PROBLEM DETAILS
Both the line with "index dip: (782, 653)" and the line with "index tip: (207, 117)" in the records below must appear in the output, along with every line between them, exactly and with nothing added.

RECORDED INFORMATION: Begin

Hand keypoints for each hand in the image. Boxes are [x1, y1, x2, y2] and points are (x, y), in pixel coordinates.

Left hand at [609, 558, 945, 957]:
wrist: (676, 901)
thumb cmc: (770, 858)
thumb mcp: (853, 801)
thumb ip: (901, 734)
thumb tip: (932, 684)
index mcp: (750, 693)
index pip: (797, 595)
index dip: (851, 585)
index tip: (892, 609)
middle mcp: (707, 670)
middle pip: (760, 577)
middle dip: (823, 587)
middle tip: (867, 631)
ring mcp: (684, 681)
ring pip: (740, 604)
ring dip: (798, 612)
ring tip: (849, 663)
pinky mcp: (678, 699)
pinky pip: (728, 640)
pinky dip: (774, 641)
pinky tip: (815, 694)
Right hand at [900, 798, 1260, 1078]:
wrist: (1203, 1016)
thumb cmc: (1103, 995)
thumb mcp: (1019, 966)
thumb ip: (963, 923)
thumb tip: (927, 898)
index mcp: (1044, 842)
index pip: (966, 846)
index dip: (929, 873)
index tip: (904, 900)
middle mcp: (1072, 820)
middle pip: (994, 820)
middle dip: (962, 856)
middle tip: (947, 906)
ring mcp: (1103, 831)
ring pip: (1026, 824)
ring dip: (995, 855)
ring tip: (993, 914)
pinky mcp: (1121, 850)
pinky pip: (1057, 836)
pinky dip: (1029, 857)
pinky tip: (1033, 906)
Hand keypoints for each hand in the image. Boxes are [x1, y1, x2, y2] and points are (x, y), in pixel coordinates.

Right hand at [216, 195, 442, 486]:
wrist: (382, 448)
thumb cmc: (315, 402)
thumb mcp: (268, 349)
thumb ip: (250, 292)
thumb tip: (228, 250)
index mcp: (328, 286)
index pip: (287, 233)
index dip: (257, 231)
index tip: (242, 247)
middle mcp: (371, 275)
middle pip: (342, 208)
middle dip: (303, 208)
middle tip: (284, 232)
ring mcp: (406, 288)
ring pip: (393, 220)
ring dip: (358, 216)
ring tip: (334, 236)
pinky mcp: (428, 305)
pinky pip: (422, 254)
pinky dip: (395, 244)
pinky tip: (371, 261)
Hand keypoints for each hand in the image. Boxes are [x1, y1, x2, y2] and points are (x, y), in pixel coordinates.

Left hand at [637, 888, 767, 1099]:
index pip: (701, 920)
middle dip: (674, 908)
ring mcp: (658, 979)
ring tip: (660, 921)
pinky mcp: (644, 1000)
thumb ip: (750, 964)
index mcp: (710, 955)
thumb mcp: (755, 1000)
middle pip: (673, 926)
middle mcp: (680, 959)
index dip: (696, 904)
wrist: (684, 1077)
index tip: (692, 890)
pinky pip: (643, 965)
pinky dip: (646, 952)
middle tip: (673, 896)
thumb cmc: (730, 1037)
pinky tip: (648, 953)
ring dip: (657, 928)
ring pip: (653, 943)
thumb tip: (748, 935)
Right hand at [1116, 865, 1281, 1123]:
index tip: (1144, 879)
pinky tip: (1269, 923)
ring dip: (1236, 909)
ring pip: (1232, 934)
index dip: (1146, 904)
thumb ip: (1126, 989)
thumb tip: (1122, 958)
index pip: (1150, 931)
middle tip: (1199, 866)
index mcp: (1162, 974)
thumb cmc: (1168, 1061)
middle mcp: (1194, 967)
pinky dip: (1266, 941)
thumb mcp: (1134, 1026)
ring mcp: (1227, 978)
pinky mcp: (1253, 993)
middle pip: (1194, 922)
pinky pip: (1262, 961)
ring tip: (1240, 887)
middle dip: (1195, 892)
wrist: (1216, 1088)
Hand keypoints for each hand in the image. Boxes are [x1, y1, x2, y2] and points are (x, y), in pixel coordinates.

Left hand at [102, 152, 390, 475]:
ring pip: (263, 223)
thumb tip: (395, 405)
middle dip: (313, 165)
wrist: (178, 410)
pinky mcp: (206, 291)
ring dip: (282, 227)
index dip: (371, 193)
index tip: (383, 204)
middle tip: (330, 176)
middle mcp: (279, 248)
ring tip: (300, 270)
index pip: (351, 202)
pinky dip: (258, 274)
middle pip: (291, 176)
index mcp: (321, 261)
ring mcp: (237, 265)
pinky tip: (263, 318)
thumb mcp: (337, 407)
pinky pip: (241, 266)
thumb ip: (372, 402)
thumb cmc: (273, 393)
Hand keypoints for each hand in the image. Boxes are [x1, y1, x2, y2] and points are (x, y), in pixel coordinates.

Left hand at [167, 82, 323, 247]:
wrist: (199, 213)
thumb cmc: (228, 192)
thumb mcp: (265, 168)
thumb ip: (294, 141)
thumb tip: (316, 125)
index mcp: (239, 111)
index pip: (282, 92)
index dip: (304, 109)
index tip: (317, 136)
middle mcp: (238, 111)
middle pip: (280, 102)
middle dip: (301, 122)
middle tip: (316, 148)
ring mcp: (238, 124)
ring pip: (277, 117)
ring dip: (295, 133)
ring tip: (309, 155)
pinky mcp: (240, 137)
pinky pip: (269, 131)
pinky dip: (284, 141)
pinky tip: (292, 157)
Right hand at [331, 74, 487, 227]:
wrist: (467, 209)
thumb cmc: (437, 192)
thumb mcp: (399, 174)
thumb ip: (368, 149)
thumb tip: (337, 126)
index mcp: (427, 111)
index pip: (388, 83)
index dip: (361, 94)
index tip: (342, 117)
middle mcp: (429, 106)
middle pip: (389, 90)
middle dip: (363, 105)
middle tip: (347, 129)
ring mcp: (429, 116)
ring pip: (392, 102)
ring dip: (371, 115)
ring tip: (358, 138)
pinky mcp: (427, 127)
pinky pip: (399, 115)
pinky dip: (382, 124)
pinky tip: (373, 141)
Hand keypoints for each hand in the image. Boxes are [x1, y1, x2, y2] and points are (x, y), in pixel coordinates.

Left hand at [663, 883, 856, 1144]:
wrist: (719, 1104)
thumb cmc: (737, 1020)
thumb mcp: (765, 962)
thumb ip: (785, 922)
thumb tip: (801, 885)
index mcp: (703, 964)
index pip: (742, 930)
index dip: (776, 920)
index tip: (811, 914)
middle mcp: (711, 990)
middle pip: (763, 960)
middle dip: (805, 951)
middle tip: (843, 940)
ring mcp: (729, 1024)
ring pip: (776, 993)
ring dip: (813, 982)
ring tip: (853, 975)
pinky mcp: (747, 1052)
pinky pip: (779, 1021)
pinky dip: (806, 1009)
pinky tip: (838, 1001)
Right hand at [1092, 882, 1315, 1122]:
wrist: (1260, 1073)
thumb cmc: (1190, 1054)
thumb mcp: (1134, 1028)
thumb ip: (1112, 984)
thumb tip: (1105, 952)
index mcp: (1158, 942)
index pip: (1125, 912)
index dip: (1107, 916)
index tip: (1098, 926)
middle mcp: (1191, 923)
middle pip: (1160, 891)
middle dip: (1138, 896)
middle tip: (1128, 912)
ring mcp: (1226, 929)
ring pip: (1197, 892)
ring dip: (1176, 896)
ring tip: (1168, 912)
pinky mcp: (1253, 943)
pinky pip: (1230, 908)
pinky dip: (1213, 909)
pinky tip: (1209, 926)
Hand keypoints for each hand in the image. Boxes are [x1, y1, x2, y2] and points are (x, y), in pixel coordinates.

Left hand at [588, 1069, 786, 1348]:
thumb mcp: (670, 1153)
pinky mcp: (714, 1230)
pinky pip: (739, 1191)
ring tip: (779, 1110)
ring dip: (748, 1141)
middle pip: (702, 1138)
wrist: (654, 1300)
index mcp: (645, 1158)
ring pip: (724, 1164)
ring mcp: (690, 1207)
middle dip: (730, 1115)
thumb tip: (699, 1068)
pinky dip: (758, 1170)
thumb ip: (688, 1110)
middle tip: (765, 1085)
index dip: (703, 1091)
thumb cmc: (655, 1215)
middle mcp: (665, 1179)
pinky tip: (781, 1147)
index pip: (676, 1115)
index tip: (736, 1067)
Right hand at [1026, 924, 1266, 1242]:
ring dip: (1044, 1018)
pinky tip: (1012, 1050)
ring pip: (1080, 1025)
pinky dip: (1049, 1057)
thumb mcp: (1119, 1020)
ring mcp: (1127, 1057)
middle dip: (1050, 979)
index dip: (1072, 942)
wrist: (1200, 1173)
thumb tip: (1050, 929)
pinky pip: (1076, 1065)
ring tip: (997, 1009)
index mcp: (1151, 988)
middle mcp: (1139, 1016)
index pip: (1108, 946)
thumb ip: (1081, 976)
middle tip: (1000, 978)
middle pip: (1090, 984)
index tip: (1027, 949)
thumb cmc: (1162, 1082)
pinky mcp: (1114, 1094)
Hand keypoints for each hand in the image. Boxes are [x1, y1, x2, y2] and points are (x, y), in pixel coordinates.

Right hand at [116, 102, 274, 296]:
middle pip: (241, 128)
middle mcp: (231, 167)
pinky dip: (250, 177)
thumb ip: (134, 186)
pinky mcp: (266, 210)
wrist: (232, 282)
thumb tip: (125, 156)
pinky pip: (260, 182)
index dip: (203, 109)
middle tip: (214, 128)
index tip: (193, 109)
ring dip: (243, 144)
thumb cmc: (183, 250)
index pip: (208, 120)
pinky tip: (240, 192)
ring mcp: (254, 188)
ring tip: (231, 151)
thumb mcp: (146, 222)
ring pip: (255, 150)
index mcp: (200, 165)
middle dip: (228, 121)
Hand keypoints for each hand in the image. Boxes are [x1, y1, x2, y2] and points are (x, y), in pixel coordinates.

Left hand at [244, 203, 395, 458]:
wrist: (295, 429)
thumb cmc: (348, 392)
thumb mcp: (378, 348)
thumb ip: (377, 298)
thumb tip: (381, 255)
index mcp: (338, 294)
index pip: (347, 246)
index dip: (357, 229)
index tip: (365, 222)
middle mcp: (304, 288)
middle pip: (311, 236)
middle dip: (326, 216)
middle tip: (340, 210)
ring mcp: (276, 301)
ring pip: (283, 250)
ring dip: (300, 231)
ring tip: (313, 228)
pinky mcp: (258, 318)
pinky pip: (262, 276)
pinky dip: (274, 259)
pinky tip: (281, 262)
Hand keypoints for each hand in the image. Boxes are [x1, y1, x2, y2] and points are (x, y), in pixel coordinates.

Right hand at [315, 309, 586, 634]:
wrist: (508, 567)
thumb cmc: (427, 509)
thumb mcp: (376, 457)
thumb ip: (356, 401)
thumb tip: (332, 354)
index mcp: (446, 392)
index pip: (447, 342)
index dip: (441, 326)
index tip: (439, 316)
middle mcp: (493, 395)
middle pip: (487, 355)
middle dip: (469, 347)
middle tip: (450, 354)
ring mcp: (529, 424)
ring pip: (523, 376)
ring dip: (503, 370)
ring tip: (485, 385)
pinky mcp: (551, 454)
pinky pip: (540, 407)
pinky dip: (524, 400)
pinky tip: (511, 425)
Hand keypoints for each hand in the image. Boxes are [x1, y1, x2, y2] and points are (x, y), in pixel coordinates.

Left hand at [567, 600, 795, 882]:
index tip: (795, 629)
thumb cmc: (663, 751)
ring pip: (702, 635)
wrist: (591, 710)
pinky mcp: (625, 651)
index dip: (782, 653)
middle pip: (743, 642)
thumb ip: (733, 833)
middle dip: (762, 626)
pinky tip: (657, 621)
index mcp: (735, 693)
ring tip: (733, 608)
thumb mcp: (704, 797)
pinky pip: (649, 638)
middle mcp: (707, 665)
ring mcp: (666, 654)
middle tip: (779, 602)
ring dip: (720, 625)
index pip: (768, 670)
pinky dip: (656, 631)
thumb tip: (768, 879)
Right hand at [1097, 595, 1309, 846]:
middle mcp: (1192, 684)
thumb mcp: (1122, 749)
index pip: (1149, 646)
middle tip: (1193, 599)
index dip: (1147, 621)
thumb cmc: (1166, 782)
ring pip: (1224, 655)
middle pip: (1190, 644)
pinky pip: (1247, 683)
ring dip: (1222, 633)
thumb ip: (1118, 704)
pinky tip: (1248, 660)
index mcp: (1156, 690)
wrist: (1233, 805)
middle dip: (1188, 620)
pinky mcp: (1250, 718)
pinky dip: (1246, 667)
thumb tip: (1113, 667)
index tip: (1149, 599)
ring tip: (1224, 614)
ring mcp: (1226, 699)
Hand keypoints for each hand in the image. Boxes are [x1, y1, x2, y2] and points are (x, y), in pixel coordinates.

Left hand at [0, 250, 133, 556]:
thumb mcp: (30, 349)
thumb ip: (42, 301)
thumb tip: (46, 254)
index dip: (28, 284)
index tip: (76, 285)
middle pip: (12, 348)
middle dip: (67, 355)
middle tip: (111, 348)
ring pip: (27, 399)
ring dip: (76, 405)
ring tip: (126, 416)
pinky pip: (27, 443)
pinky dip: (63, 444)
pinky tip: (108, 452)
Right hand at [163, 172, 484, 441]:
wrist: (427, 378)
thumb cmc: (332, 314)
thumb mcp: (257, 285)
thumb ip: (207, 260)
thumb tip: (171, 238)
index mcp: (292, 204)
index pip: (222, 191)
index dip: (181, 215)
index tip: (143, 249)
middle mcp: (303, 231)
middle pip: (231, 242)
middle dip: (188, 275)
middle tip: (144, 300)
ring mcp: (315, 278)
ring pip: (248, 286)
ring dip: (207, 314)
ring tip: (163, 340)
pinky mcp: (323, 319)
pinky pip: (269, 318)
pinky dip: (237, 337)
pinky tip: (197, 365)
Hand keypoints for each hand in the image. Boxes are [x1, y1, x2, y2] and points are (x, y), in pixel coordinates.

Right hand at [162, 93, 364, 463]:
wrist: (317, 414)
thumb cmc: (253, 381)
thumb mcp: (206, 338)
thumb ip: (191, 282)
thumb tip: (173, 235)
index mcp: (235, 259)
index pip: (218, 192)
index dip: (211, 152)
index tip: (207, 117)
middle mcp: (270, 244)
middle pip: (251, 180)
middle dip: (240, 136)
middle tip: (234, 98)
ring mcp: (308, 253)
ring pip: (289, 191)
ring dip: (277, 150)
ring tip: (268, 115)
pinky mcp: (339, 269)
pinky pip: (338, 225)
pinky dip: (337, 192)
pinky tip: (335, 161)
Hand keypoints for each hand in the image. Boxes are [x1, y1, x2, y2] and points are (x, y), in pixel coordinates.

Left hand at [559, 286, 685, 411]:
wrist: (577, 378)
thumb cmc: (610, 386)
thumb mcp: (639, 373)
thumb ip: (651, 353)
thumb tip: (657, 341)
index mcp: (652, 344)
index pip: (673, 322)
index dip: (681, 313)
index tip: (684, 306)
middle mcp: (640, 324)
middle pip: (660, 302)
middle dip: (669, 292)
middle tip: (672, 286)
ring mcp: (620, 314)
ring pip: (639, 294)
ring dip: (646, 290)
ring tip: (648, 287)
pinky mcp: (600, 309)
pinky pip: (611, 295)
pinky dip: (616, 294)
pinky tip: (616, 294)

RECORDED INFORMATION: End

ANSWER SPACE
index dip: (782, 653)
middle pip: (743, 642)
thumb ip: (733, 833)
middle dip: (762, 626)
pinky tip: (657, 621)
index mcp: (735, 693)
ring tip: (733, 608)
thumb mcp: (704, 797)
pinky pip: (649, 638)
middle mcp: (707, 665)
ring mcp: (666, 654)
middle tip: (779, 602)
ring dip: (720, 625)
index pip: (768, 670)
pinky dip: (656, 631)
thumb tip: (768, 879)
Right hand at [1097, 595, 1309, 846]:
middle mcp: (1192, 684)
thumb mcp: (1122, 749)
index pip: (1149, 646)
middle tip: (1193, 599)
index dip: (1147, 621)
thumb cmc: (1166, 782)
ring pip: (1224, 655)
middle pip: (1190, 644)
pinky pip: (1247, 683)
ring dip: (1222, 633)
thumb ip: (1118, 704)
pinky tip: (1248, 660)
index mcp: (1156, 690)
wrist: (1233, 805)
middle dip: (1188, 620)
pinky mcp: (1250, 718)
pinky dip: (1246, 667)
thumb tip: (1113, 667)
index tip: (1149, 599)
ring tip: (1224, 614)
ring mcp: (1226, 699)
Hand keypoints for each hand in the image. Boxes are [x1, y1, x2, y2] and points are (x, y), in pixel coordinates.

Left hand at [0, 250, 133, 556]:
thumb mcp: (30, 349)
thumb ip: (42, 301)
thumb tip: (46, 254)
index dip: (28, 284)
index tip: (76, 285)
middle pip: (12, 348)
middle dip: (67, 355)
middle tip: (111, 348)
ring pip: (27, 399)
ring dip: (76, 405)
ring tip: (126, 416)
pinky pip: (27, 443)
pinky dip: (63, 444)
pinky tip: (108, 452)
Right hand at [163, 172, 484, 441]:
wrist: (427, 378)
thumb cmc: (332, 314)
thumb mcp: (257, 285)
thumb ip: (207, 260)
thumb tip: (171, 238)
index mcp: (292, 204)
index pip: (222, 191)
index dip: (181, 215)
index tip: (143, 249)
middle mcp: (303, 231)
middle pip: (231, 242)
middle dip: (188, 275)
middle tip: (144, 300)
ring mcp: (315, 278)
ring pip: (248, 286)
ring dip: (207, 314)
ring tip: (163, 340)
pinky mcp: (323, 319)
pinky pip: (269, 318)
pinky dip: (237, 337)
pinky tip: (197, 365)
Hand keypoints for each hand in the image. Boxes are [x1, y1, x2, y2] and points are (x, y), in pixel coordinates.

Right hand at [162, 93, 364, 463]:
wrist: (317, 414)
thumb cmc: (253, 381)
thumb mcp: (206, 338)
thumb ip: (191, 282)
thumb tip: (173, 235)
index mcp: (235, 259)
index pip: (218, 192)
index dip: (211, 152)
index tip: (207, 117)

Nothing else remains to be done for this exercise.